February 25, 2016

Random Stuff

Lately, I've been getting a lot of weird dreams. Most of them involving me having a boyfriend haha! I don't really care being single for a long time and all. It doesn't bother me that much until I feel like I have to be in a relationship all the time like it's a need and not a want. I always see that nowadays, like people changing partners in a blink of an eye or having crushes on popular people just for fame or some other situations that are similar to them. I don't hate these kind of people but I don't particularly like them either.

Ok, back to the main topic! These dreams I've been having are weird to me because it's like so funny. I guess I do feel lonely without realizing it until I dream about boyfriends and such. They were great dreams though, but dreams are just dreams.

I don't know, maybe being single for almost 2 years (wow) now have affected me a bit more than I thought it would. It's not really a bad thing but sometimes it does get pretty lonely when my friends are all busy with their own lives and all. Or when I go out to a shopping mall and walk around alone with guys staring at me and smiling and saying weird things to me, that's when I really wish that I had a boyfriend to protect me from them. Yeah, just a protector. Lol.

At times I do get irritated seeing couples all lovey-dovey in front of me like they're the only ones alive but I guess those things do happen to certain people and it can't be helped. I don't envy them nor hate on them just because they're in a relationship and I'm not, but I do feel jealous of them for having a partner who they can talk to whenever they want and you know, all that couple stuff.

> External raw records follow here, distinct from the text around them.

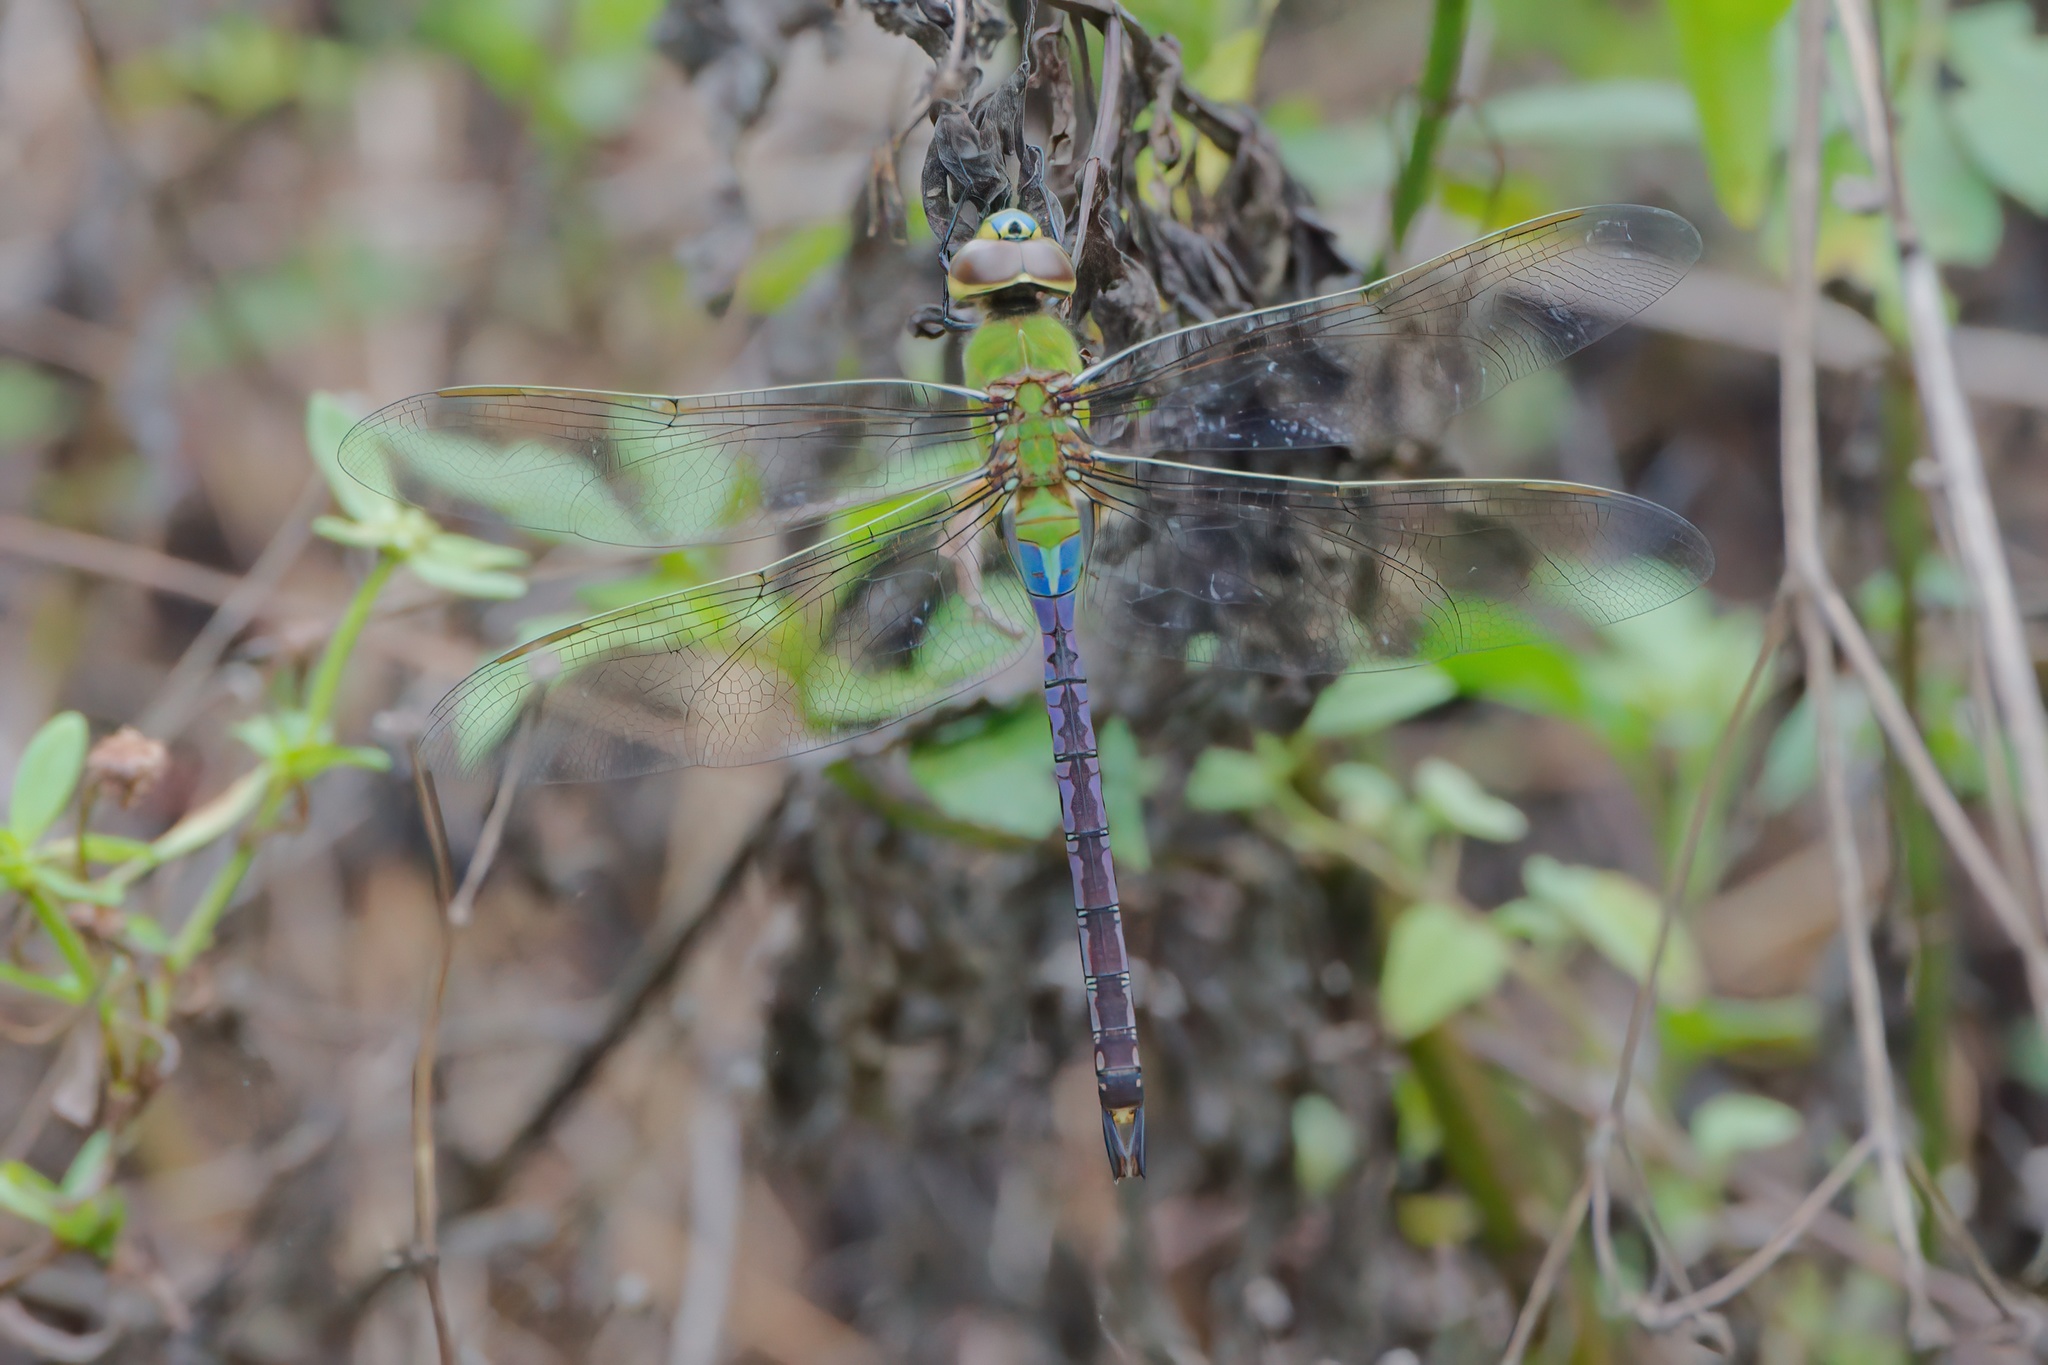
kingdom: Animalia
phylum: Arthropoda
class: Insecta
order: Odonata
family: Aeshnidae
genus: Anax
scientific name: Anax junius
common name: Common green darner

For now, I would like to just focus on my studies. I wouldn't want these things to distract me from it even though I'm pretty good at balancing these two things. But now, I prefer to just avoid it completely so that my future is secured. I'll also just go with the flow, if I were to suddenly meet a guy who loves me and all that stuff and we were to get married early and my parents approve of him then sure, I'd just do it. However, if I am fated to die alone then that's fine too. I mean, not literally but, you get the point.

I imagine my future self inventing robots or learning about outer-space or becoming a scientist to cure all sorts of deadly diseases and it excites me a lot. I wouldn't want anything to prevent me from achieving my goals although they are all pretty heavy and I don't know if I could even handle it all but, I'll just redha and give in to Allah SWT. I will work hard but I won't expect too much. Yeah, it's settled. That's all.